• Work to be completed:
Return each line below exactly as it reads, and omit any image in it.

• Material provided:
- - - - - - -

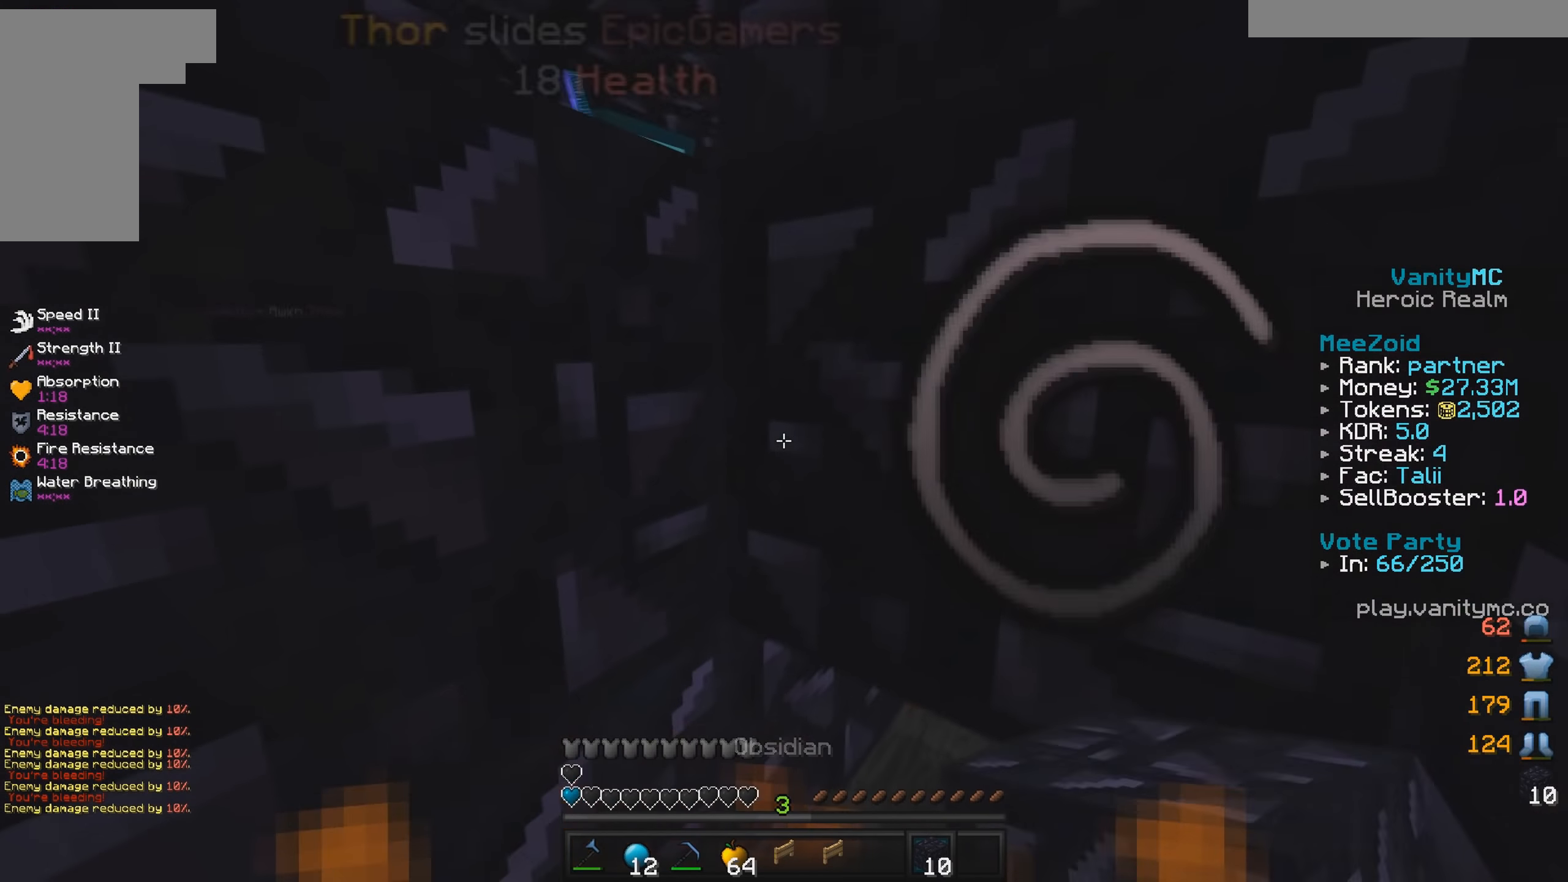
{"dt_ms": 500, "keys": [], "mouse": [], "events": [[100, "mouse_right", "up"], [217, "s", "up"], [350, "mouse_right", "down"], [467, "mouse_right", "up"]]}
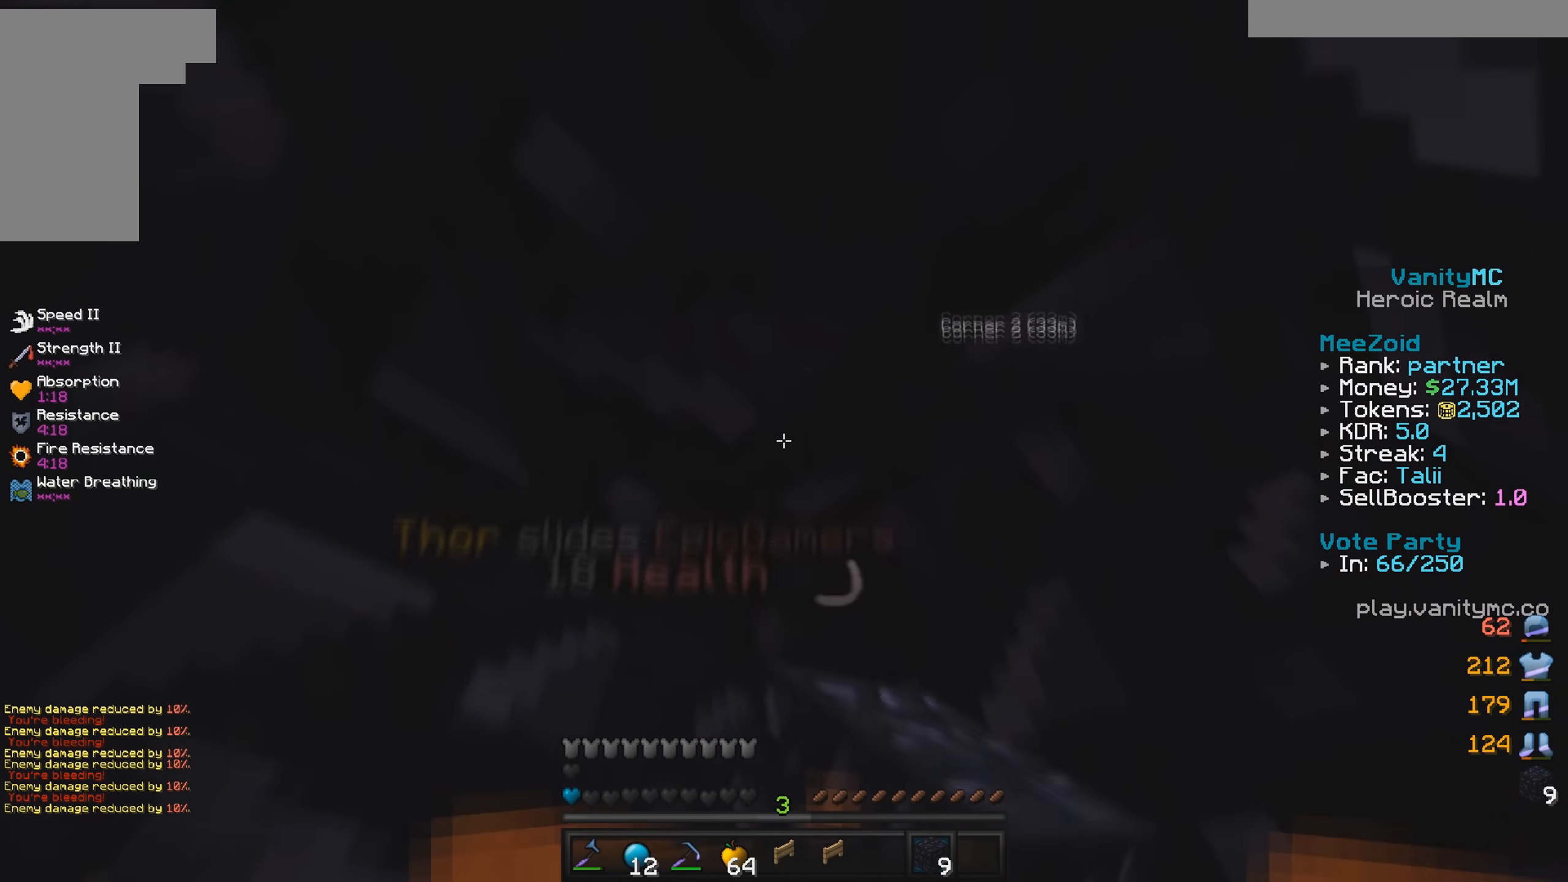
{"dt_ms": 500, "keys": [], "mouse": ["right"], "events": [[50, "mouse_right", "down"], [200, "mouse_right", "up"], [467, "mouse_right", "down"]]}
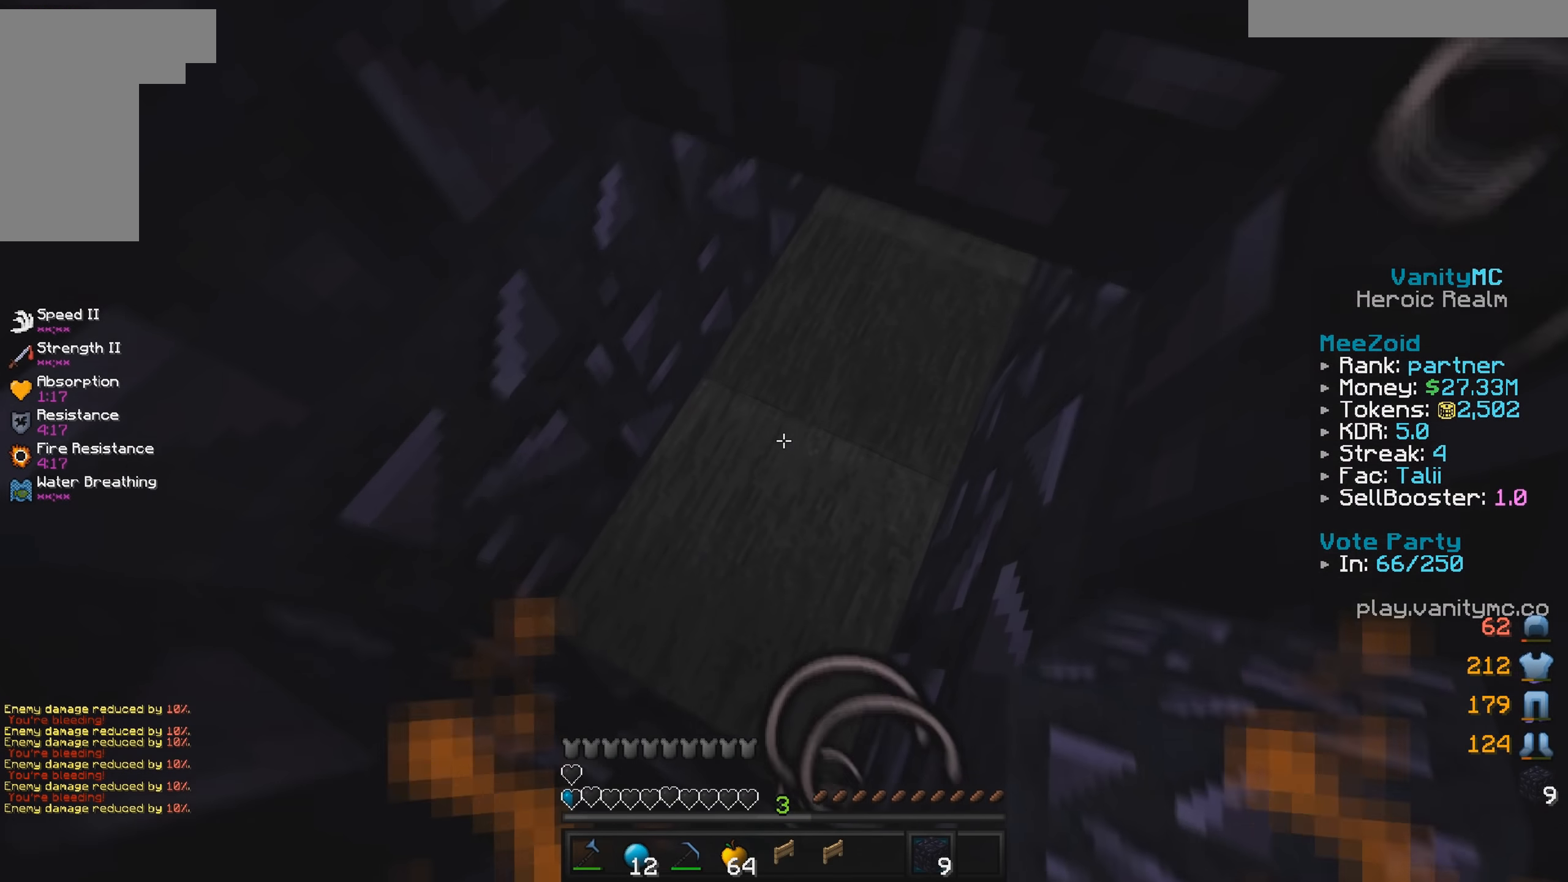
{"dt_ms": 500, "keys": [], "mouse": ["right"], "events": [[117, "mouse_right", "up"], [200, "mouse_right", "down"]]}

- - - - - - -

• Exercise result:
{"dt_ms": 500, "keys": [], "mouse": [], "events": [[100, "mouse_right", "up"], [217, "s", "up"], [350, "mouse_right", "down"], [467, "mouse_right", "up"]]}
{"dt_ms": 500, "keys": [], "mouse": ["right"], "events": [[50, "mouse_right", "down"], [200, "mouse_right", "up"], [467, "mouse_right", "down"]]}
{"dt_ms": 500, "keys": [], "mouse": ["right"], "events": [[117, "mouse_right", "up"], [200, "mouse_right", "down"]]}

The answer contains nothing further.